Some surgeons also use a technique called minimal access cranial suspension (MACS), in which shorter cuts are made in the temple and in front of the ears. Tissue is tightened from the edge of the face and sewn in place.

Forehead lift

The forehead lift is the commonest procedure carried out endoscopically. Three or more stab incisions are made just behind the hair line instead of the usual ear to ear incision. It allows the surgeon to reduce the transverse frown lines of the forehead and vertical glabella frown lines between the inner end of the eyebrows.

Image for Forehead Lift

Sagging eyebrows can be lifted to a higher level. The procedure on its own can be carried out as a day case or with one night in hospital under general anaesthesia or local anaesthesia with intravenous sedation. There is usually swelling around the eyes after surgery which takes a few weeks to settle. Hair is sometimes lost around the scalp incisions and if this is the case it takes several months to re-grow.

Deep facelift

This is an extension of the forehead lift which is designed to tighten the skin of the upper half of the face, as opposed to the standard facelift which helps the lower half of the face. The deep facelift carried out endoscopically avoids the same ear to ear incision. It is usually carried out at a younger age than the standard facelift. It tightens the skin of the mid-face and freshens the eyes, opening and lifting the outer angle and reducing the wrinkles of the crow’s feet.
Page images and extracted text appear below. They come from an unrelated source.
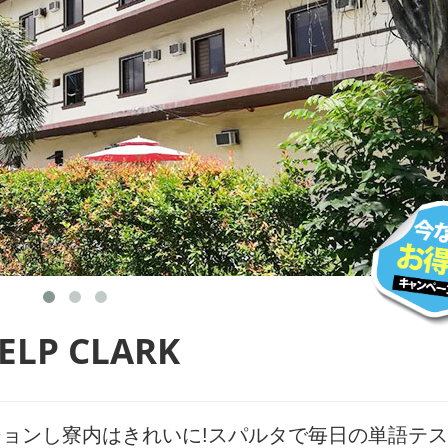
ELP CLARK
ョンし寮内はきれいに!スパルタで毎日の単語テ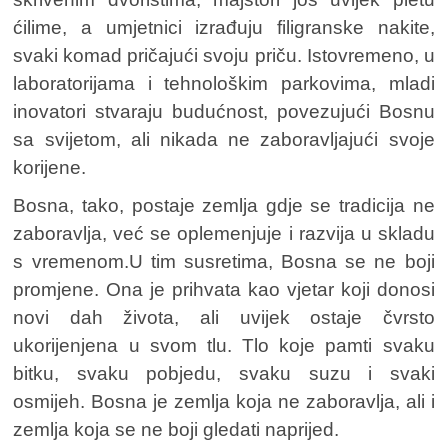
ćilime, a umjetnici izrađuju filigranske nakite,
svaki komad pričajući svoju priču. Istovremeno, u
laboratorijama i tehnološkim parkovima, mladi
inovatori stvaraju budućnost, povezujući Bosnu
sa svijetom, ali nikada ne zaboravljajući svoje
korijene.
Bosna, tako, postaje zemlja gdje se tradicija ne
zaboravlja, već se oplemenjuje i razvija u skladu
s vremenom.U tim susretima, Bosna se ne boji
promjene. Ona je prihvata kao vjetar koji donosi
novi dah života, ali uvijek ostaje čvrsto
ukorijenjena u svom tlu. Tlo koje pamti svaku
bitku, svaku pobjedu, svaku suzu i svaki
osmijeh. Bosna je zemlja koja ne zaboravlja, ali i
zemlja koja se ne boji gledati naprijed.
There will be swelling around and below the eyes which gradually resolves in about a month. There will also be scars beneath the eyelashes of the lower eyelid and sometimes in the upper gum line. There is a slight risk of damage to the nerve which supplies the muscles of the forehead. This weakness is usually partial and temporary, on rare occasions it may be permanent.

Other procedures in the face

The traditional facelift is the best choice for patients with significant surplus skin, but there are a number of specific indications for endoscopic surgery to the mid-face and to the neck. Incisions are usually concealed under the lower eyelash margin, the upper gum line, behind the ears and under the chin.

Breast augmentation

A range of different types of breast implant which are safe and available. Endoscopy has a limited use in putting in saline filled implants through remote incisions. The commonest is the incision in the armpit when the implant is put under the pectoral muscles which have been released surgically from their origin from the sternum (breast bone). Similarly, these implants can be put in through incisions or existing scars in the abdomen.

Abdominoplasty endoscopy

Abdominoplasty endoscopy has been shown to be useful in a few selected patients who have lost abdominal muscle tone but do not have any surplus skin. The muscle can be tightened through a relatively short incision like a small caesarean section scar. This can be combined with liposuction.

Reconstructive surgery

Muscle flaps, and most commonly the latissimus dorsi, from the back can be raised through a small incision endoscopically. Tissue expanders can be placed through small incisions remotely and the carpal tunnel in the wrist can be decompressed to cure median nerve symptoms in the fingers.